Bakan Yumaklı’nın, “Öğle saatlerinde kontrol altına alındı haberini vermek üzereyken maalesef yangının özelliği gereği spor atma yangının içinden çıkan parçanın ormanlık alanın içine düşmesiyle yeni bir yangın başladı. Arkadaşlarımız halen o alanın yayılmaması için gerekli gayreti sarf ediyor” cümleleri dikkat çekiciydi.

Yıllardır bir ormancı kadar olmasa da yangınları takip gazeteci olarak hep gördük ki, doğa ve hava şartları izin verdikçe yangını ya kontrol altına alabiliyorsunuz  ya da söndürüyorsunuz.
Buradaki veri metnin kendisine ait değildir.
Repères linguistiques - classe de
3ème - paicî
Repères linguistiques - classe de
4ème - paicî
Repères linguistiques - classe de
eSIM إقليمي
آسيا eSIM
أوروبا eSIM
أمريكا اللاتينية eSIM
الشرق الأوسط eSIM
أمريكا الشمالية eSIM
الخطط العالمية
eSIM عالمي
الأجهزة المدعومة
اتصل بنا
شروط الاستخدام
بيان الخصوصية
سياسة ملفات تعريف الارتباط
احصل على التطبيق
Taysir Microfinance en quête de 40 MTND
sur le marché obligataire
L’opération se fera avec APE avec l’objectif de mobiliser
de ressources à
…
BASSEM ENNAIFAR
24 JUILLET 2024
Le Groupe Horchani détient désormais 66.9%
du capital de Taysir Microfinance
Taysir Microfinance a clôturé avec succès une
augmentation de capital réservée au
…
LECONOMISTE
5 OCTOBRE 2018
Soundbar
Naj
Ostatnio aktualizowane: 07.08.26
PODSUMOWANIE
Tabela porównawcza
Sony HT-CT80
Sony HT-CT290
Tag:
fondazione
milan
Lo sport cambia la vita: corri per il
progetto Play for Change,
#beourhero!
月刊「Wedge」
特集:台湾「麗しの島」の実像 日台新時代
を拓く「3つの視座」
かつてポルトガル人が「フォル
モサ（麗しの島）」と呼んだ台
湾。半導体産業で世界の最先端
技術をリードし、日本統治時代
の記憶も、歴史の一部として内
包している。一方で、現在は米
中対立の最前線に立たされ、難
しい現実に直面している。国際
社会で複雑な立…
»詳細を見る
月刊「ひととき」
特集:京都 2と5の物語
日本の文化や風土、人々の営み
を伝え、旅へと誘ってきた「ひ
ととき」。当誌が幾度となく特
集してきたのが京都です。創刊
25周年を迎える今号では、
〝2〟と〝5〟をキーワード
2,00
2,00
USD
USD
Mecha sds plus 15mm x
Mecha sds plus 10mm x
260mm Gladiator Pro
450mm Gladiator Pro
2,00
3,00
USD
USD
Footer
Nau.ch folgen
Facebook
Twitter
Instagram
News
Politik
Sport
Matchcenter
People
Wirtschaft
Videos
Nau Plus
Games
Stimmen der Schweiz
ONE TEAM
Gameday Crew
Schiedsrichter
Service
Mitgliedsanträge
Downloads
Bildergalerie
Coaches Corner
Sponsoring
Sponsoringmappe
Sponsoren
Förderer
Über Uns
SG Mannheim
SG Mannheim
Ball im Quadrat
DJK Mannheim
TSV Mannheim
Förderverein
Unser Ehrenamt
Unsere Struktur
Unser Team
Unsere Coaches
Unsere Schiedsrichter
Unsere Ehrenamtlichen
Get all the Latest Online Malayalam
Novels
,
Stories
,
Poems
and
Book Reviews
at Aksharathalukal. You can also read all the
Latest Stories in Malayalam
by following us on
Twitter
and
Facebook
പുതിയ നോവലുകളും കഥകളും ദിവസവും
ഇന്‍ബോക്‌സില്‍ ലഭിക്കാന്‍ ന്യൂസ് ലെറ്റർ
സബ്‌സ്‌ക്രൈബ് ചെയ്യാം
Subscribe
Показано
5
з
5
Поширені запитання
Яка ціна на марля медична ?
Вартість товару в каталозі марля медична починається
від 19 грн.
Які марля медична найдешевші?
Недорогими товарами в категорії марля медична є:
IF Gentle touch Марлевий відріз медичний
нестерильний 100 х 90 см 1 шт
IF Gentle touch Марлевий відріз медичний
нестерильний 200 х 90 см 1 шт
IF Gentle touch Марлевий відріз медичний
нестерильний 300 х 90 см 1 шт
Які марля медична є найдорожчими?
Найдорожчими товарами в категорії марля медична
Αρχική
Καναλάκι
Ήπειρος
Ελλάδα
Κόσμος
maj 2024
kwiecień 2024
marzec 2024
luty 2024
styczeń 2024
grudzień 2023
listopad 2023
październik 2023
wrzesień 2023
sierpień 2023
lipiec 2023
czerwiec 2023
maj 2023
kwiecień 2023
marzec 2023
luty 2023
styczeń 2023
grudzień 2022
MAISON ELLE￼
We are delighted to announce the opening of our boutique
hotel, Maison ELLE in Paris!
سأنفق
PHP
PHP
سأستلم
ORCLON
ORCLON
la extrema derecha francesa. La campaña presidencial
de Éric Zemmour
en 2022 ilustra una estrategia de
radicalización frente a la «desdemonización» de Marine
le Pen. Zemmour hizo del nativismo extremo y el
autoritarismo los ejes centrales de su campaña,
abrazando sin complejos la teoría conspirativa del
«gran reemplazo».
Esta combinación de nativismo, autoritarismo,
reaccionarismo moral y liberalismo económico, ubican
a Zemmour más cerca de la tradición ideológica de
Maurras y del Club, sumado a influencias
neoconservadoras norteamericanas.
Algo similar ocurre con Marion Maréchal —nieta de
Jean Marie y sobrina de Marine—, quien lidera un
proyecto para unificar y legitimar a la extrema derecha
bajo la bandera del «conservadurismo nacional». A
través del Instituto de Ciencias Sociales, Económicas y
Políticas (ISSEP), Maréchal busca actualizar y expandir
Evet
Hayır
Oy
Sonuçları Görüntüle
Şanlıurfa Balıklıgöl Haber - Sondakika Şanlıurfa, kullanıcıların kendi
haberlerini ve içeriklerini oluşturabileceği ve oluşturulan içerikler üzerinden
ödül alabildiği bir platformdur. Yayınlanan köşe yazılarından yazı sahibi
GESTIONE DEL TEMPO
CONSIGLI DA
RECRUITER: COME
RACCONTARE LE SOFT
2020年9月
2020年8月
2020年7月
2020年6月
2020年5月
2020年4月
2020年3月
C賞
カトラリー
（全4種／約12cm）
Olmadı mı da olmuyor. İsterseniz dünyanın en gelişmiş araçları sizde olsun. Bakın Kana ve ABD’ye aylardır alevlerle mücadele ediyorlar.

Ciğerimiz yandı demiştim ya. Hakikaten dün akşam saatlerine kadar 200 hektara yakın orman kül oldu. İnşallah alan ve rakam büyümeden kontrol altına alınır ve savaşı ekiplerimiz kazanırız.

Bizde hep birlikte mutlu bir şekilde AKDENİZ AKŞAMLARI şarkısındaki aşkla HELE BİR DE AYLARDAN TEMMUZ İSE, BAMBAŞKA OLUYOR diye avazımız çıktığı kadar bağırıp söyleriz. Sahilde el ele kol kola!

BİZ NELER YAŞADIK NELER!

Ben dahil tüm meslektaşlarım görevleri süresince neler yaşadı neler? İnanın bir kitaba sığmazdı amma bir bölümü de olsa bir kitapta buluştu.

Antalya Gazeteciler Cemiyeti, kentte yaşayan gazetecilerin meslekteki anılarından bahsettikleri “NELER YAŞADIK NELER” isimli kitapta buluşturdu. Kitabı tanıtımı önceki akşam gerçekleştirildi.

Fikir babası olduğum bu kitap, Türkiye’de bir meslek örgüt üyelerinin yazdığı ilk kitap olması özelliğiyle de ön plana çıktı.


Antalya Valisi Ersin Yazıcı, protokolün önde gelen isimleri ve gazetecilerin katıldığı kitap tanıtımında hem o anılar hem de yazılmayan anılar konuşuldu.

Antalya Gazeteciler Cemiyeti Başkanı İdris Taş’a da böyle bir ilke imza atılmasında yürekli davranışı için teşekkür ediyorum. Kitabın oluşmasında emeği geçenler ile yönetim kurulu üyelerini de unutmadan.

Benim naçizane genç meslektaşlarıma tavsiyem bu kitabı iye okuyup özümsemeleridir. Çünkü her anı bir ders niteliğinde de ondan. İyi okumalar.